Maraake’s passion is pancreatic cancer research. With her previous experience working in Early Detection of Pancreatic Cancer Laboratory at Johns Hopkins Hospital with Dr. Michael Goggins, she looked for a research mentor who specializes in pancreatic cancer. “I asked Dr. Goggins about any GI doctors or people who work on GI research at CU Anschutz that he knew of, and he mentioned Dr. (Wells) Messersmith because they used to work together at Hopkins,” says Maraake. “That reaffirmed that I wanted to not only work in pancreatic cancer, but work with a researcher that I knew was going to enable me to explore more about it.”

Wells Messersmith, MD, is the associate director of translational research and heads up CU School of Medicine’s Division of Medical Oncology. He specializes in gastrointestinal cancers including pancreatic cancer.
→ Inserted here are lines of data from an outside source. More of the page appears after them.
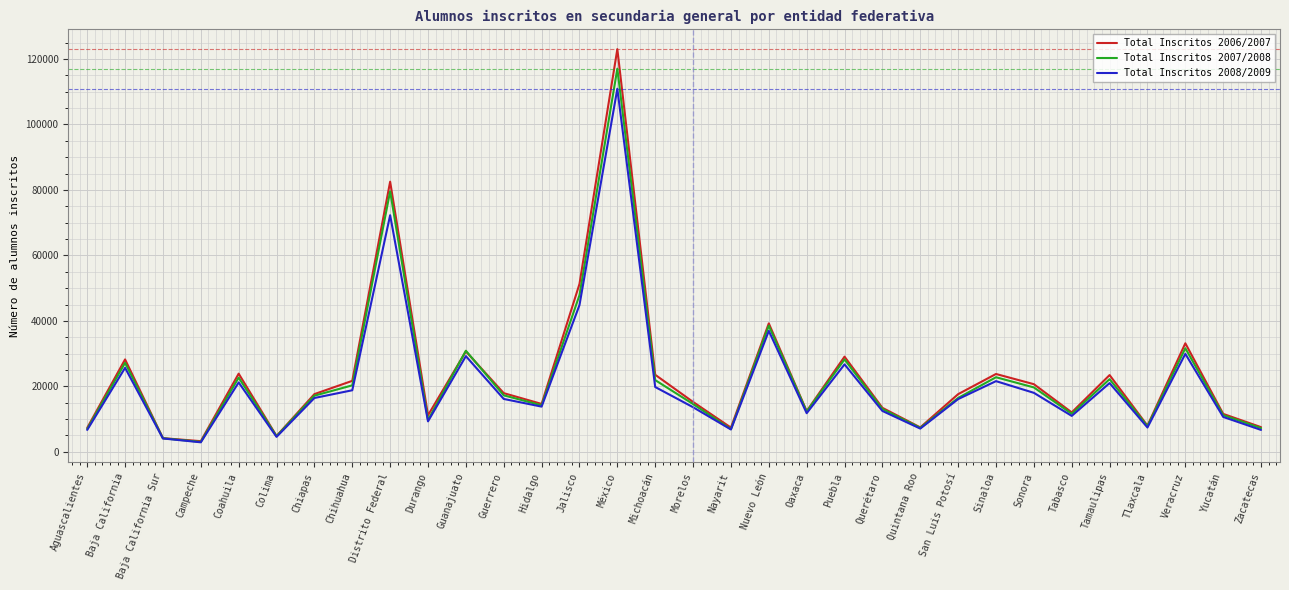

Where does the Total Inscritos 2007/2008 series first go above 17152?

Baja California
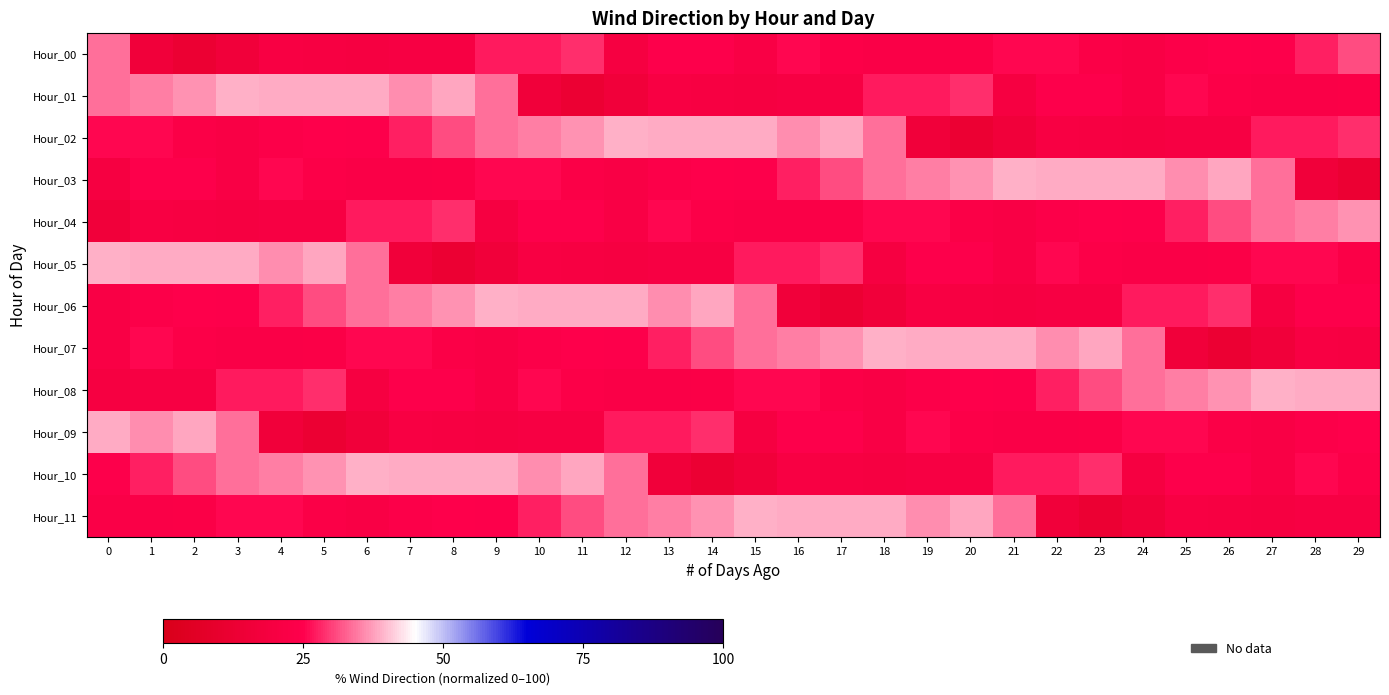

What is the minimum value shown in the chart?

13.1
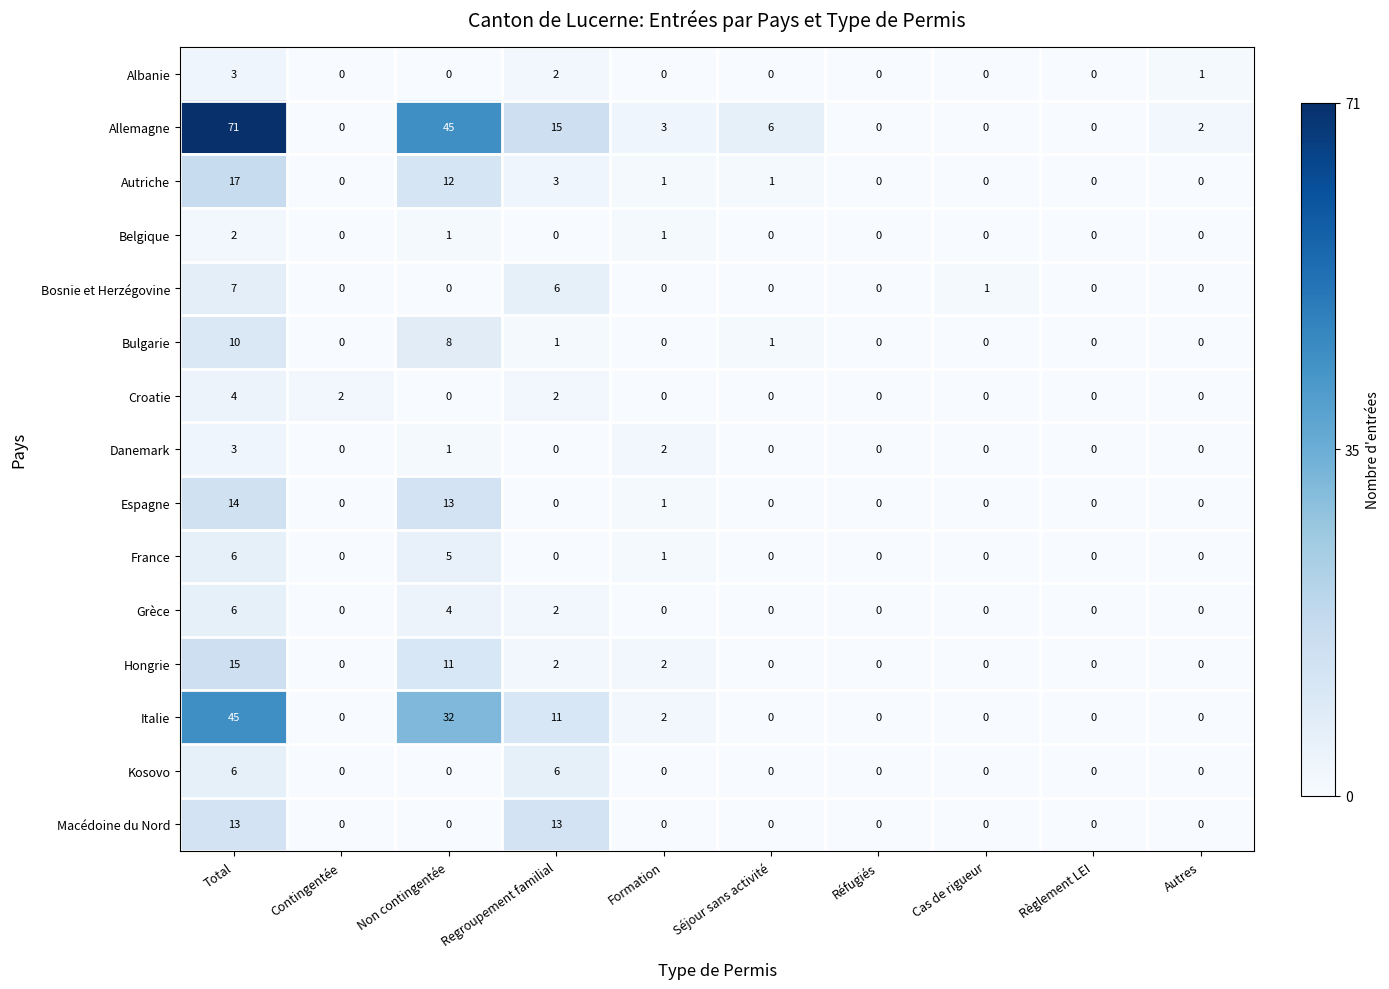

What is the greatest value displayed?

71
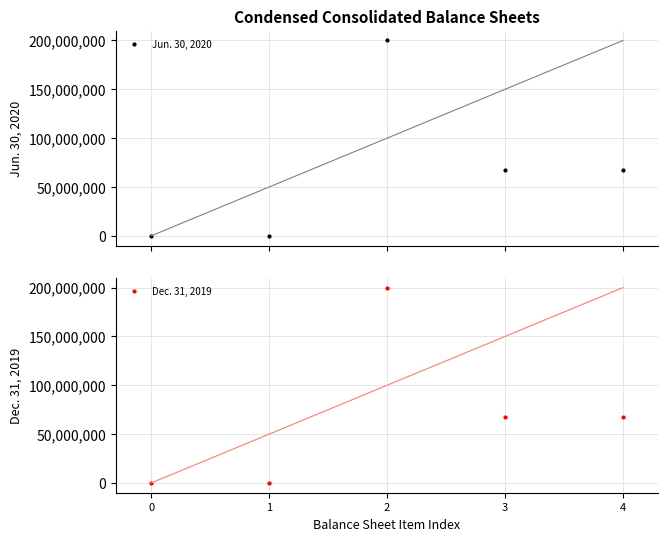

Which has a higher value, 4 or 0?

4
Maraake’s main concern is researching a particular demographic. “Pancreatic cancer is especially apparent in African Americans for various reasons, like socioeconomic factors. I want to look at how we can make sure that our research and our treatments are geared towards everyone. I want to see how we can mitigate and alleviate ways that African Americans are affected by pancreatic cancer,” says Maraake.

To become a better researcher and gain valuable knowledge, Maraake is looking at cancer from all angles, including biological and cultural factors. Understanding these factors, along with the physiological and biological components of cancer, is a vital stepping-stone towards her career in pancreatic cancer research.

Dr. Messersmith says, “We are always ready to welcome new students with a passion for cancer research. Pancreatic cancer is a very challenging disease, so we need tenacious researchers to ask and answer questions we have not even thought of yet.”

Joining the University of Colorado Cancer Center for summer research is an exciting privilege that few students get to experience. Working with pancreas cancer laboratory models, Maraake has been testing novel cancer drugs obtained in a collaboration with the National Center for Advancing Translational Sciences (NCATS) at the NIH.  She will be traveling to the NIH in August to present her work to the STEP-UP program.